Counter Culture: Café Vinoteca a tasty choice for pizza and pasta – By Allen Pierleoni – Bee Restaurant Critic
“I love pie, and this is a great one,” said lunch pal Bruce Parks, quickly demolishing (with a little help) a tall wedge of banana cream pie.
He should know. Bruce and wife Judy Parks run an international gourmet cake-delivery business (www. chocolatebakery.com) and an online bakery (www. tartsandtruffles.com). Judy has taught baking classes at American River College for 20 years, and lucky Bruce gets to sample.
“The only thing we didn’t make (in the kitchen) for this pie was the bananas,” said our beyond-the-call-of-duty server, Dawna Paul.
Any chance of initiating a pie fight with the pie-eating folks at the table next to us? You know – act now, apologize later.
“No, because I would have to clean it up,” Dawna said.
We were at a window-side table inside Café Vinoteca at Arden Town Center. The Italian bistro’s immediate neighbors are Chinois City Cafe (www.chinoiscitycafe.com) and Danielle’s Creperie (www. daniellescreperie.com), places we’ve visited and liked.
Café Vinoteca is a high- energy neighborhood kind of place, largely populated with regulars who know each other by sight, if not by name. It may have a local angle, but its fare easily competes with higher-end, more-formal Italian restaurants in our area.
Its lengthy lunch menu shows soups and salads (grilled prawn Louie, grilled romaine lettuce), small plates (meatball sliders, Kobe beef carpaccio), panini (eggplant Parmesan, grilled chicken), pasta (much of it house-made, served with mild, subtle sauces), and soup-salad-panini combos. Prices range from $4 to $16.
The from-scratch mushroom ravioli had sold out at dinner the night before, so we started with a small plate of gnocchi – tender pasta pillows in Alfredo sauce (with a dash of nutmeg), a fine mix. For the heck of it, we added grilled and sliced Molinari-brand Italian sausage – crispy and fragrant, with ideal texture. Good start.
We were still in a pasta mood, so moved to spaghetti carbonara, a concoction likely created in Rome in the 1950s. Or not. Like so many dishes that have come out of Italy, its roots are hard to dig up. Which doesn’t matter, since it’s always so darn good.
For this version, a well-whisked whole raw egg is mixed with hot pasta water and grated Parmesan cheese, then poured over and mixed with steaming spaghetti and topped with crisp pieces of pancetta (Italian bacon). We added freshly ground black pepper to the al dente pasta and rich sauce. Hey – where’d that go?

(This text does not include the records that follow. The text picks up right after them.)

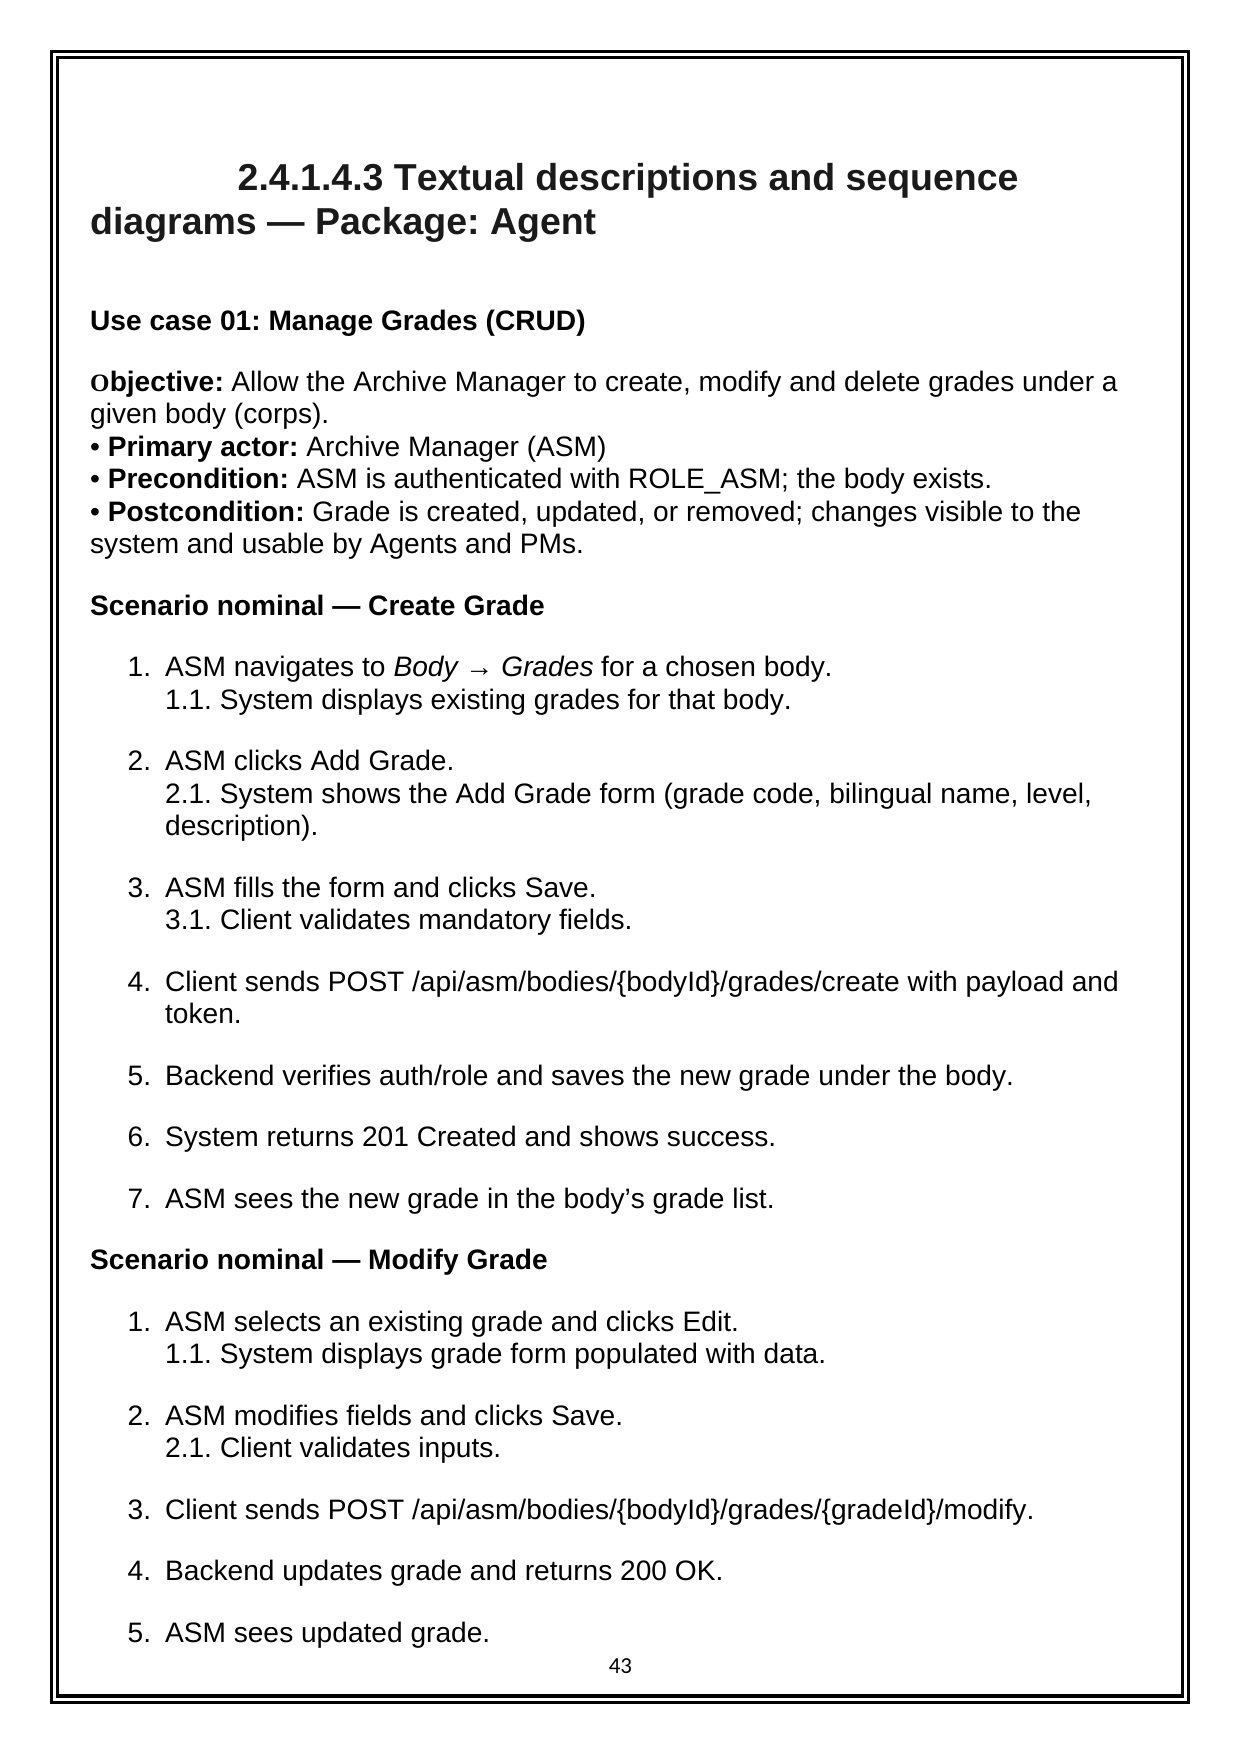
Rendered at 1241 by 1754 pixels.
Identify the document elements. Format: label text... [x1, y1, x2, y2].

text Scenario nominal — Modify Grade [90, 1243, 1150, 1276]
list ASM modifies fields and clicks Save. 2.1. Client validates inputs. [127, 1399, 1150, 1463]
text 2.4.1.4.3 Textual descriptions and sequence diagrams — Package: Agent [90, 103, 1150, 242]
list ASM navigates to Body → Grades for a chosen body. 1.1. System displays existing grades for that body. [127, 650, 1150, 715]
list ASM clicks Add Grade. 2.1. System shows the Add Grade form (grade code, bilingual name, level, description). [127, 744, 1150, 841]
list Backend verifies auth/role and saves the new grade under the body. [127, 1058, 1150, 1091]
list ASM selects an existing grade and clicks Edit. 1.1. System displays grade form populated with data. [127, 1305, 1150, 1369]
list ASM sees the new grade in the body’s grade list. [127, 1182, 1150, 1214]
subtitle Use case 01: Manage Grades (CRUD) [90, 303, 1150, 336]
list Client sends POST /api/asm/bodies/{bodyId}/grades/create with payload and token. [127, 964, 1150, 1029]
list ASM sees updated grade. [127, 1616, 1150, 1648]
list Backend updates grade and returns 200 OK. [127, 1554, 1150, 1587]
list Client sends POST /api/asm/bodies/{bodyId}/grades/{gradeId}/modify. [127, 1493, 1150, 1525]
text Scenario nominal — Create Grade [90, 589, 1150, 621]
list System returns 201 Created and shows success. [127, 1120, 1150, 1152]
list ASM fills the form and clicks Save. 3.1. Client validates mandatory fields. [127, 871, 1150, 935]
text Objective: Allow the Archive Manager to create, modify and delete grades under a given body (corps). • Primary actor: Archive Manager (ASM) • Precondition: ASM is authenticated with ROLE_ASM; the body exists. • Postcondition: Grade is created, updated, or removed; changes visible to the system and usable by Agents and PMs. [90, 365, 1150, 559]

Clam-topped pizza is an everyday item in the pizzerias of New York and New Jersey. But finding a pizza loaded with clams and mussels in California brought us up short.
The menu description says, “Spicy white wine and tomato sauce, shaved fennel, basil, garlic.” We consulted and ended up asking the kitchen to tweak the pizza and surprise us.
Turned out to be the best dish of the day. The chef brushed olive oil over a thin crisp-crust shell, added slices of fresh Roma tomato, peppery arugula, sautéed fennel, garlic and a touch of heat from red pepper flakes. Topping all that were plump, expertly handled clams and mussels (out of their shells, of course).
“Everything about this is a home run, especially the freshness of the ingredients,” Bruce said. Agreed.
One of three daily specials was bucatini (bigger than spaghetti, and hollow) with smoked salmon in a creamy dill-and-caper sauce. The luscious chunks of salmon were mildly salty, the capers super-salty. Did the salt from the capers infuse the salmon with salt, or was the salmon already salty? Did the kitchen mistakenly add salt to the dish when none was called for? Whatever, a salt overload was going on.
Imagination and tradition seem to meet in Café Vinoteca’s kitchen. One example is its timpano, a classic Italian dish served only at dinner the last Thursday of each month.
To see one being built, watch the 1996 movie “Big Night,” starring Stanley Tucci, Tony Shalhoub, Minnie Driver and Isabella Rosselini.
Or listen to Janie Desmond Ison, co-owner with husband Jim of Café Vinoteca and the more casual Steamers in Old Sacramento (www. steamersoldsac.com).
“We line a huge kettle with puff pastry and layers of penne pasta, sliced ham, meatballs, grilled zucchini and eggplant, hard-cooked eggs, and marinara and béchamel sauces,” she explained. “It’s wrapped in more pastry, baked in the kettle and served by the slice ($18). It’s like an adventure on your plate – you don’t know where you’re going next.”
We’ve had it. We love it. We’ll be back for more.